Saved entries
━━━━━━━━━━━━━━━━━━━━

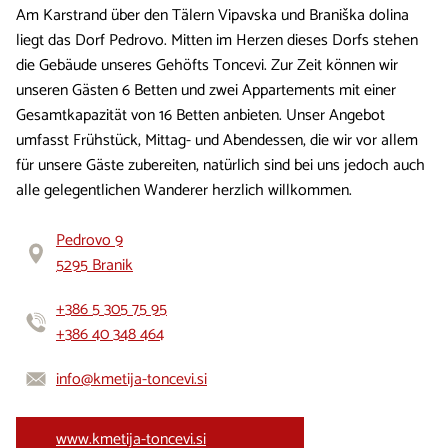
Am Karstrand über den Tälern Vipavska und Braniška dolina
liegt das Dorf Pedrovo. Mitten im Herzen dieses Dorfs stehen
die Gebäude unseres Gehöfts Toncevi. Zur Zeit können wir
unseren Gästen 6 Betten und zwei Appartements mit einer
Gesamtkapazität von 16 Betten anbieten. Unser Angebot
umfasst Frühstück, Mittag- und Abendessen, die wir vor allem
für unsere Gäste zubereiten, natürlich sind bei uns jedoch auch
alle gelegentlichen Wanderer herzlich willkommen.
Pedrovo 9
5295 Branik
+386 5 305 75 95
+386 40 348 464
info@kmetija-toncevi.si
www.kmetija-toncevi.si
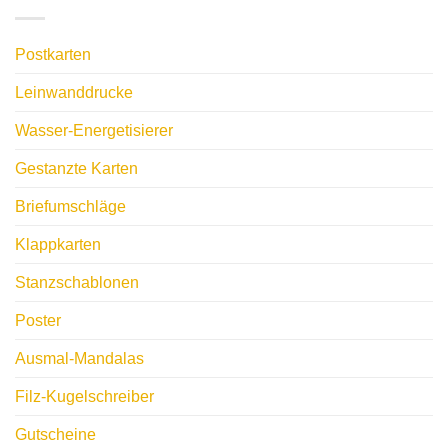
Postkarten
Leinwanddrucke
Wasser-Energetisierer
Gestanzte Karten
Briefumschläge
Klappkarten
Stanzschablonen
Poster
Ausmal-Mandalas
Filz-Kugelschreiber
Gutscheine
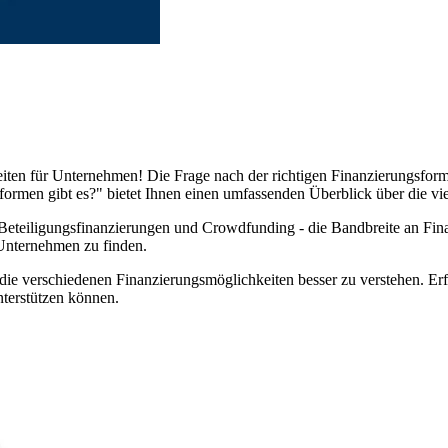
keiten für Unternehmen! Die Frage nach der richtigen Finanzierungsfo
men gibt es?" bietet Ihnen einen umfassenden Überblick über die viel
Beteiligungsfinanzierungen und Crowdfunding - die Bandbreite an Finanz
 Unternehmen zu finden.
 die verschiedenen Finanzierungsmöglichkeiten besser zu verstehen. E
nterstützen können.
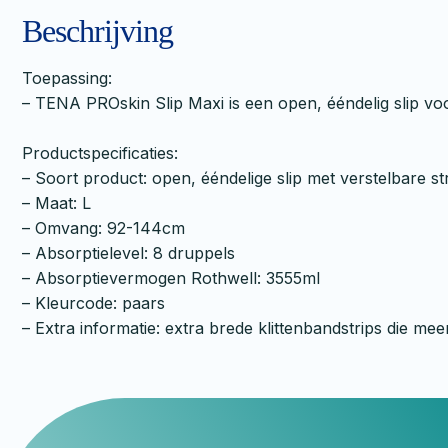
Beschrijving
Toepassing:
– TENA PROskin Slip Maxi is een open, ééndelig slip vo
Productspecificaties:
– Soort product: open, ééndelige slip met verstelbare st
– Maat: L
– Omvang: 92-144cm
– Absorptielevel: 8 druppels
– Absorptievermogen Rothwell: 3555ml
– Kleurcode: paars
– Extra informatie: extra brede klittenbandstrips die 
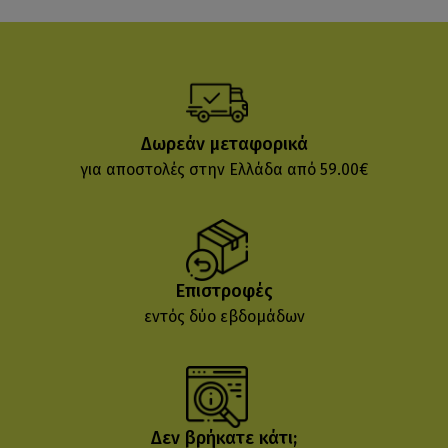
Δωρεάν μεταφορικά
για αποστολές στην Ελλάδα από 59.00€
Επιστροφές
εντός δύο εβδομάδων
Δεν βρήκατε κάτι;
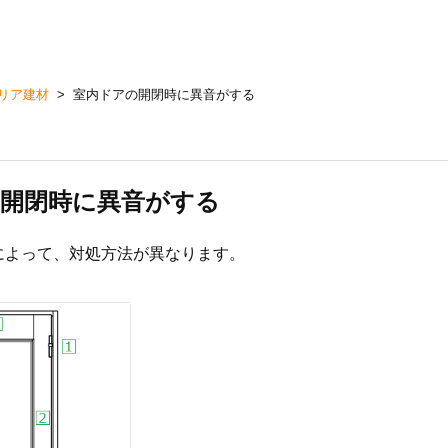
リア建材
>
室内ドアの開閉時に異音がする
開閉時に異音がする
によって、対処方法が異なります。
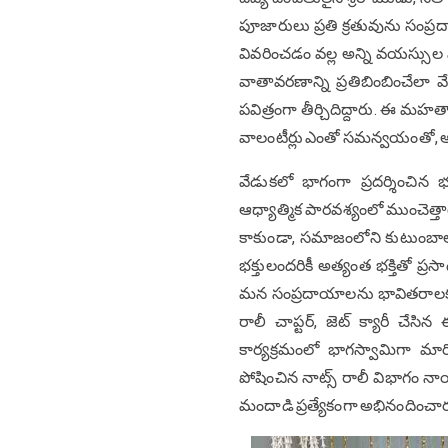
పూజారులు ప్రతి క్రతువును సంప్ర
వివరించడం వల్ల అన్ని వయస్సుల 
వాతావరణాన్ని ప్రతిబింబించేల
పవిత్రంగా తీర్చిదిద్దారు. ఈ మహ
వాలంటీర్లు ఎంతో సమన్వయంతో, అ
వేడుకలో భాగంగా ప్రదర్శించిన భక
ఆధ్యాత్మిక పారవశ్యంలో ముంచెత్
కాకుండా, సమాజంలోని కుటుంబాల 
భక్తులందరికీ అత్యంత భక్తితో ప
మన సంప్రదాయాలను భావితరాలకు 
రాలీ చాప్టర్, జెట్ క్యారీ చే
కార్యక్రమంలో భాగస్వామిగా మ
పోషించిన నాట్స్ రాలీ విభాగం నాయకు
మందాడి ప్రత్యేకంగా అభినందించార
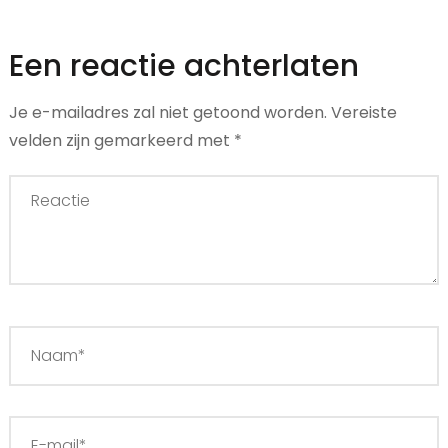
Een reactie achterlaten
Je e-mailadres zal niet getoond worden.
Vereiste
velden zijn gemarkeerd met
*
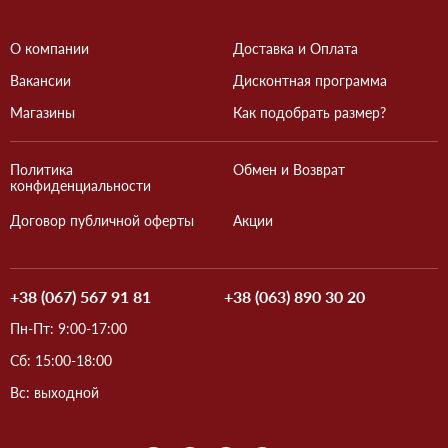
О компании
Доставка и Оплата
Вакансии
Дисконтная программа
Магазины
Как подобрать размер?
Политика
Обмен и Возврат
конфиденциальности
Договор публичной оферты
Акции
+38 (067) 567 91 81
+38 (063) 890 30 20
Пн-Пт: 9:00-17:00
Сб: 15:00-18:00
Вс: выходной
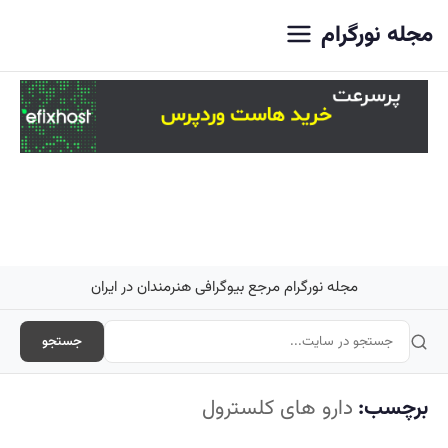
اصلی
مجله نورگرام
مجله نورگرام مرجع بیوگرافی هنرمندان در ایران
جستجو
برچسب:
دارو های کلسترول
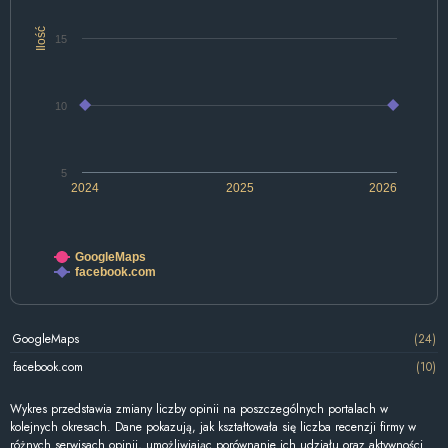
Ilość
15
10
5
2024
2025
2026
GoogleMaps
facebook.com
GoogleMaps
(24)
facebook.com
(10)
Wykres przedstawia zmiany liczby opinii na poszczególnych portalach w
kolejnych okresach. Dane pokazują, jak kształtowała się liczba recenzji firmy w
różnych serwisach opinii, umożliwiając porównanie ich udziału oraz aktywności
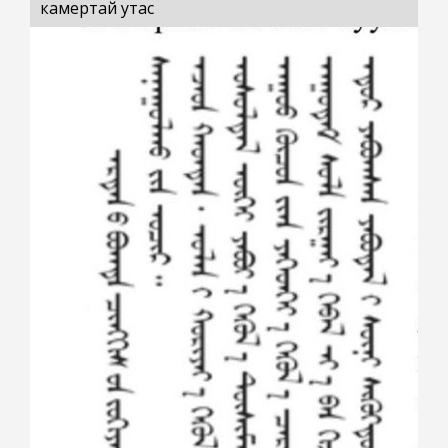
камертай утас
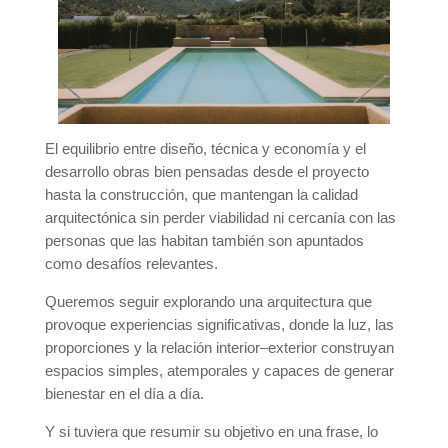
El equilibrio entre diseño, técnica y economía y el
desarrollo obras bien pensadas desde el proyecto
hasta la construcción, que mantengan la calidad
arquitectónica sin perder viabilidad ni cercanía con las
personas que las habitan también son apuntados
como desafíos relevantes.
Queremos seguir explorando una arquitectura que
provoque experiencias significativas, donde la luz, las
proporciones y la relación interior–exterior construyan
espacios simples, atemporales y capaces de generar
bienestar en el día a día.
Y si tuviera que resumir su objetivo en una frase, lo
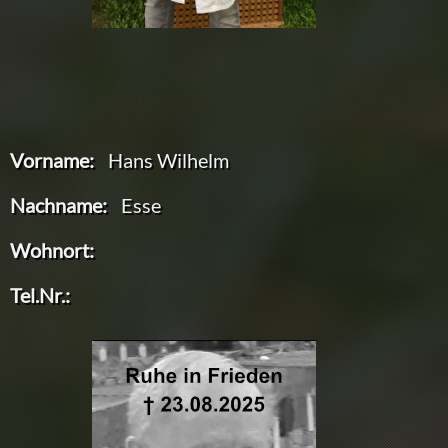
Vorname:
Hans Wilhelm
Nachname:
Esse
Wohnort:
Tel.Nr.:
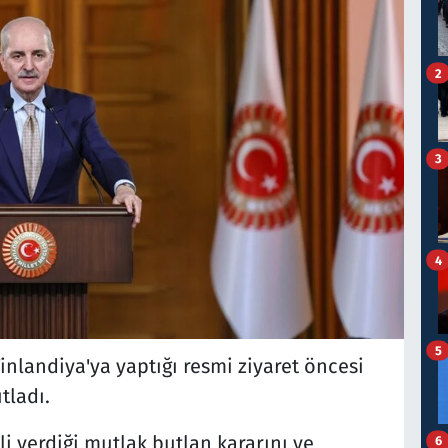
2
3
4
5
landiya'ya yaptığı resmi ziyaret öncesi
tladı.
ili verdiği mutlak butlan kararını ve
6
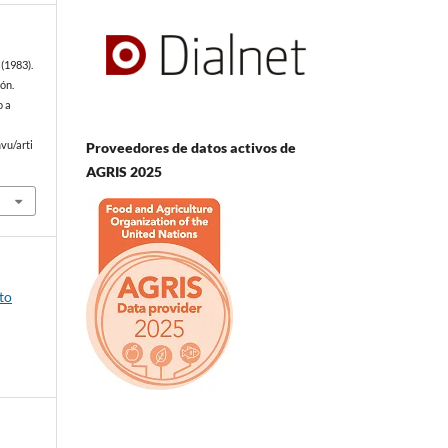
(1983).
ón.
o a
Proveedores de datos activos de
vu/arti
AGRIS 2025
to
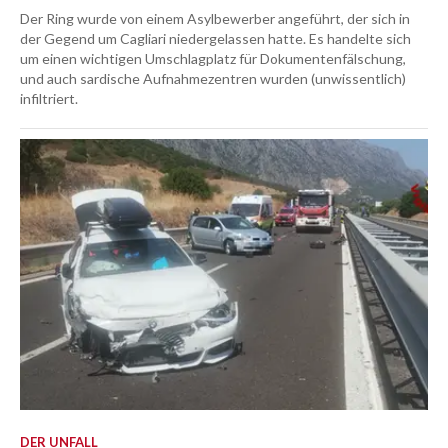
Der Ring wurde von einem Asylbewerber angeführt, der sich in
der Gegend um Cagliari niedergelassen hatte. Es handelte sich
um einen wichtigen Umschlagplatz für Dokumentenfälschung,
und auch sardische Aufnahmezentren wurden (unwissentlich)
infiltriert.
DER UNFALL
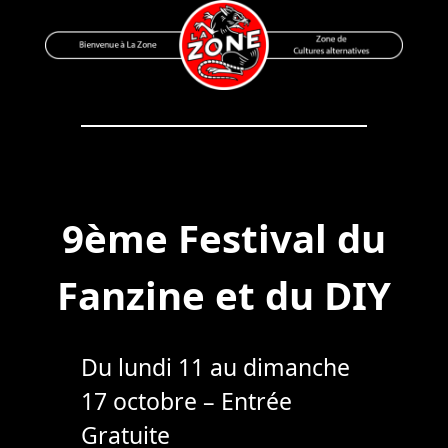
Skip
to
content
Bienvenue à La Zone
Zone de Cultures Alternatives
9ème Festival du
Fanzine et du DIY
Du lundi 11 au dimanche
17 octobre – Entrée
Gratuite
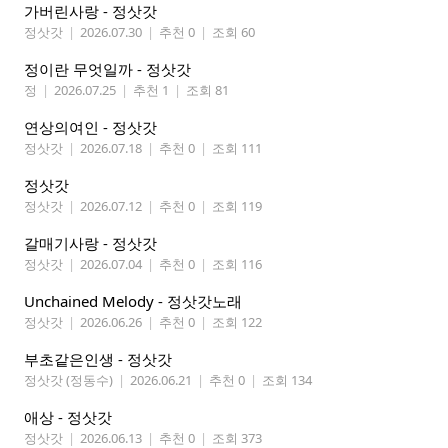
가버린사랑 - 정삿갓
정삿갓
|
2026.07.30
|
추천 0
|
조회 60
정이란 무엇일까 - 정삿갓
정
|
2026.07.25
|
추천 1
|
조회 81
연상의여인 - 정삿갓
정삿갓
|
2026.07.18
|
추천 0
|
조회 111
정삿갓
정삿갓
|
2026.07.12
|
추천 0
|
조회 119
갈매기사랑 - 정삿갓
정삿갓
|
2026.07.04
|
추천 0
|
조회 116
Unchained Melody - 정삿갓노래
정삿갓
|
2026.06.26
|
추천 0
|
조회 122
부초같은인생 - 정삿갓
정삿갓 (정동수)
|
2026.06.21
|
추천 0
|
조회 134
애상 - 정삿갓
정삿갓
|
2026.06.13
|
추천 0
|
조회 373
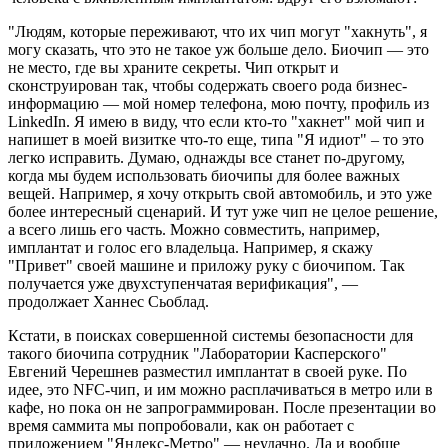
"Людям, которые переживают, что их чип могут "хакнуть", я
могу сказать, что это не такое уж больше дело. Биочип — это
не место, где вы храните секреты. Чип открыт и
сконструирован так, чтобы содержать своего рода бизнес-
информацию — мой номер телефона, мою почту, профиль из
LinkedIn. Я имею в виду, что если кто-то "хакнет" мой чип и
напишет в моей визитке что-то еще, типа "Я идиот" – то это
легко исправить. Думаю, однажды все станет по-другому,
когда мы будем использовать биочипы для более важных
вещей. Например, я хочу открыть свой автомобиль, и это уже
более интересный сценарий. И тут уже чип не целое решение,
а всего лишь его часть. Можно совместить, например,
имплантат и голос его владельца. Например, я скажу
"Привет" своей машине и приложу руку с биочипом. Так
получается уже двухступенчатая верификация", —
продолжает Ханнес Сьоблад.
Кстати, в поисках совершенной системы безопасности для
такого биочипа сотрудник "Лаборатории Касперского"
Евгений Черешнев разместил имплантат в своей руке. По
идее, это NFC-чип, и им можно расплачиваться в метро или в
кафе, но пока он не запрограммирован. После презентации во
время саммита мы попробовали, как он работает с
приложением "Яндекс-Метро" — неудачно. Да и вообще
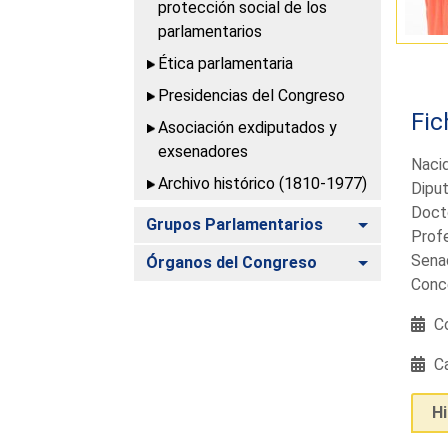
protección social de los
parlamentarios
Ética parlamentaria
Presidencias del Congreso
Fic
Asociación exdiputados y
exsenadores
Naci
Archivo histórico (1810-1977)
Diput
Docto
Alternar
Grupos Parlamentarios
Profe
Senad
Alternar
Órganos del Congreso
Conce
Co
Ca
H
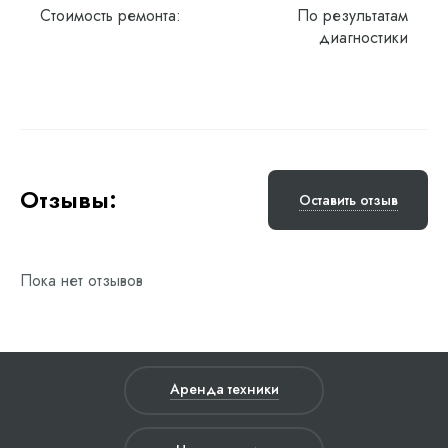
Стоимость ремонта:
По результатам
диагностики
Отзывы:
Оставить отзыв
Пока нет отзывов
Аренда техники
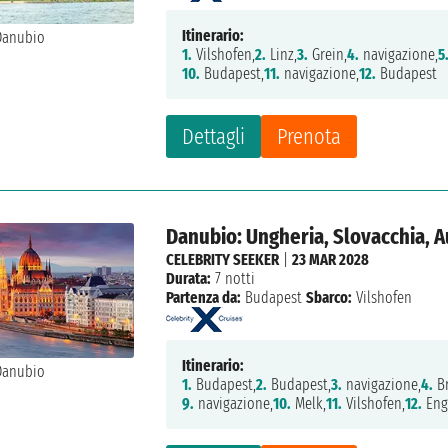
Itinerario:
1.
Vilshofen,
2.
Linz,
3.
Grein,
4.
navigazione,
5
10.
Budapest,
11.
navigazione,
12.
Budapest
Dettagli
Prenota
Danubio: Ungheria, Slovacchia, A
CELEBRITY SEEKER
|
23 MAR 2028
Durata:
7 notti
Partenza da:
Budapest
Sbarco:
Vilshofen
Itinerario:
1.
Budapest,
2.
Budapest,
3.
navigazione,
4.
Br
9.
navigazione,
10.
Melk,
11.
Vilshofen,
12.
Enge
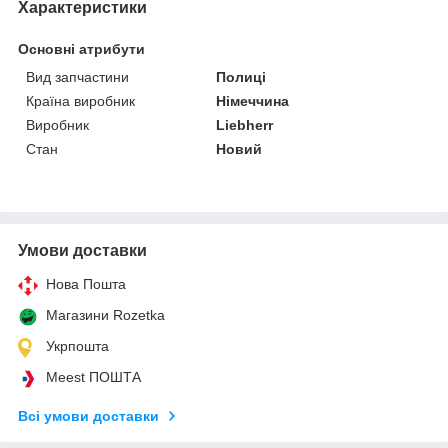
Характеристики
Основні атрибути
Вид запчастини
Полиці
Країна виробник
Німеччина
Виробник
Liebherr
Стан
Новий
Умови доставки
Нова Пошта
Магазини Rozetka
Укрпошта
Meest ПОШТА
Всі умови доставки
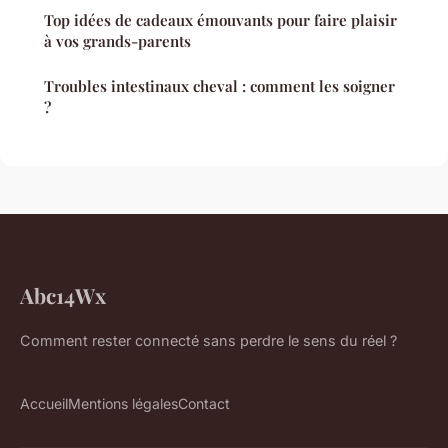
Top idées de cadeaux émouvants pour faire plaisir
à vos grands-parents
Troubles intestinaux cheval : comment les soigner
?
Abc14Wx
Comment rester connecté sans perdre le sens du réel ?
Accueil
Mentions légales
Contact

━━━━━━━━━━━━━━━━━━━━

*Your task:*
The number of lines in the data holding the string "können" is the whole answer.

*Solution for this exercise:*
2